Since I've finished a few books, I have started (or will be starting soon) several new books. Sometimes I agonize over the choice, but I had very specific books in mind this time around. I've just started reading Mary Lee Settle's Choices. This is a book I have long had on my bookshelves and is very deserving to be read finally, but it was Susan who prompted me to pick it up now rather than let it continue to languish and look stylish peeking out from the shelf.
As you might have noticed I tend to be very influenced in reading choices by what other readers recommend or happen to be reading. This is good and bad--good as it's always nice to pick up a book based on the opinion of someone whose tastes are similar to mine, but bad as then it seems like it is the same book(s) that make the rounds in the book blogosphere. Susan was right when she wondered why an author like Settle who is an award winning author is not talked about at all with a career that has spanned decades. So, now I will mention her, too. I think I need to read more of these authors who sit quietly on my shelves that no one else seems to notice rather than always the same books that get talked up by so many other readers. Choices has always appealed to me and I am not sure why I have waited so long to read it--"it is the saga of one woman's journey through the maelstrom of the twentieth century." It begins in 1931 and follows the protagonist across continents and decades--a woman who might well simply have been content to be a debutante but chose instead to lead a life concerned with social justice and equality. I think this won't necessarily be a fast read (for me anyway), but I think it is going to be an enjoyable and worthy one.

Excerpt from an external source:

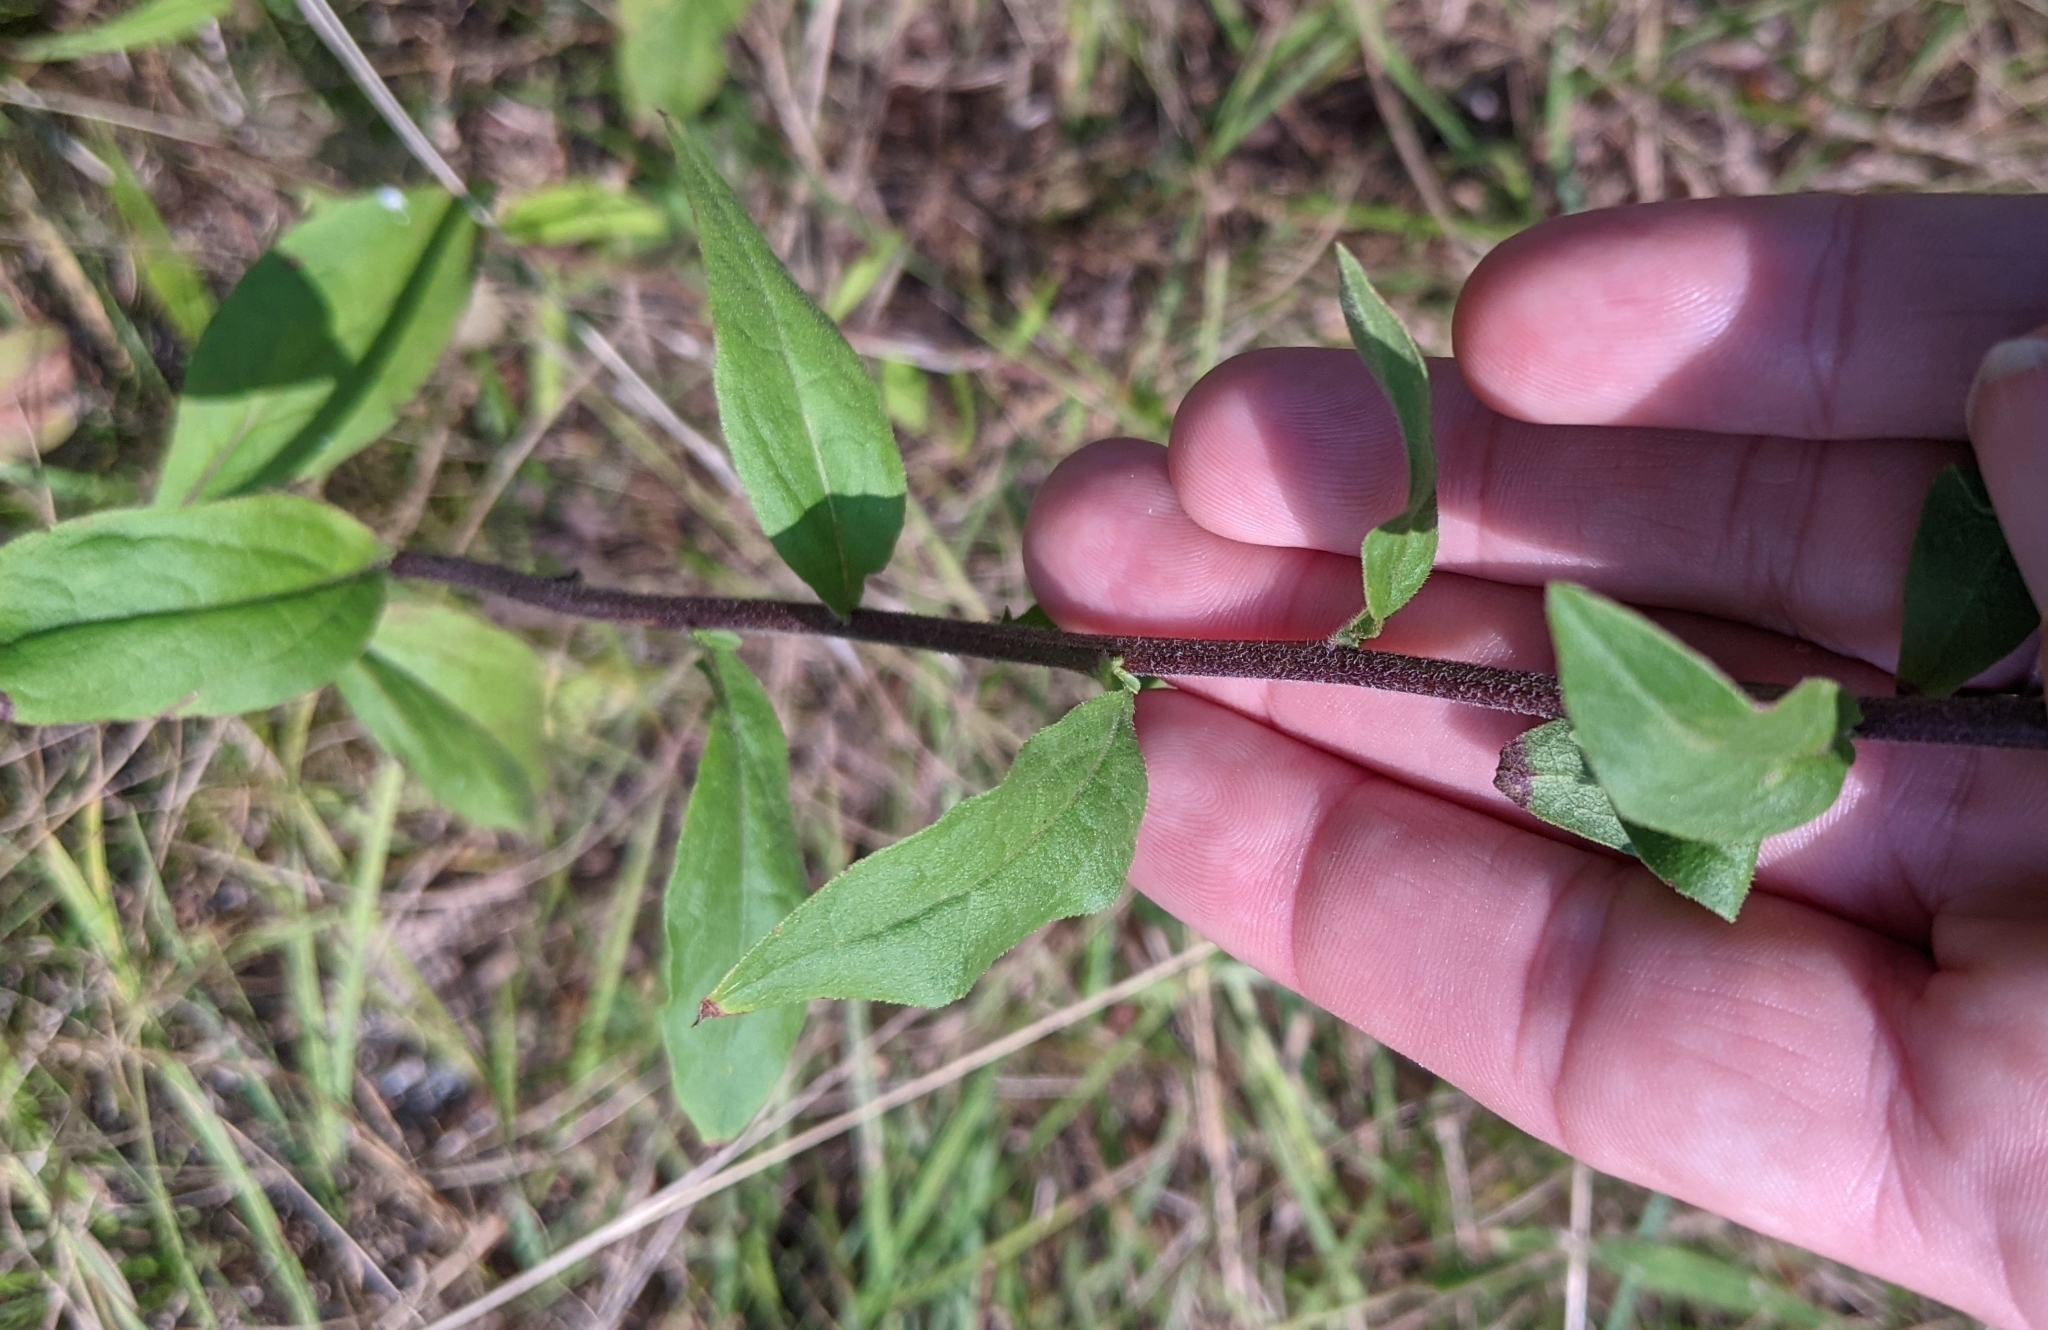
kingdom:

Since I don't read a lot of nonfiction, I tend to spend a lot of time deciding what to read when I am ready to pick up a new book. I can blame Stefanie for making my choice so much easier this time around. She had been reading Jane Austen's Mansfield Park tempting me to read something by her as well. As I already have a classic started I didn't want to pick up another one (I have two unread Austen novels to look forward to still by the way), so why not read about Austen instead. I've had Claire Harman's Jane's Fame: How Jane Austen Conquered the World sitting next to my bed for most of the summer. I think it is not exactly a conventional straightforward biography, but also looks at her "lasting cultural impact". I've not read anything about Austen, so this seems like a good place to start and should quench my thirst for something Austen-esque to read.
The other new book I've added to my pile is Natasha Solomons's Mr. Rosenblum Dreams in English. So, yes, this is one that has made the rounds already, but it sounds like a charming sort of read and I'm always up for that sort of story. It's about a German immigrant to England after WWII who wants desperately to assimilate into the culture--his crowning glory being to belong to a golf club. I suspect it's his name and former nationality that keeps him out of the established clubs, so he decides to build one himself!

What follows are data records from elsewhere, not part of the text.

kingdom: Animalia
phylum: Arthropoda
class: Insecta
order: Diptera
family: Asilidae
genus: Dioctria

I actually have a little system of reading where I will spend most of my reading time with just a few books and then rotate into the queue what I have on my nightstand as books are finished and new ones are introduced. So the books I've been taking with me to work (where I do most of my reading--not actually at work, mind you--but on breaks, lunch, my bus rides and the gym!) or reading at bedtime are Wilkie Collins's No Name (of course!), Cathi Unsworth's Bad Penny Blues (back to 1960s London), Andrew Taylor's An Air that Kills (my current mystery), and for the gym--James McGee's The Ratcatcher, which should prove to be a quick, easy and very entertaining read. Since there is a decidedly brisk feel in the air in the mornings these days, it seems only right that I have a mixture of mysteries, crime novels, thrillers and a little sensationalism going at the moment.
What are you reading these days? And do you also get tempted by what others are reading or stick with your own reading plans?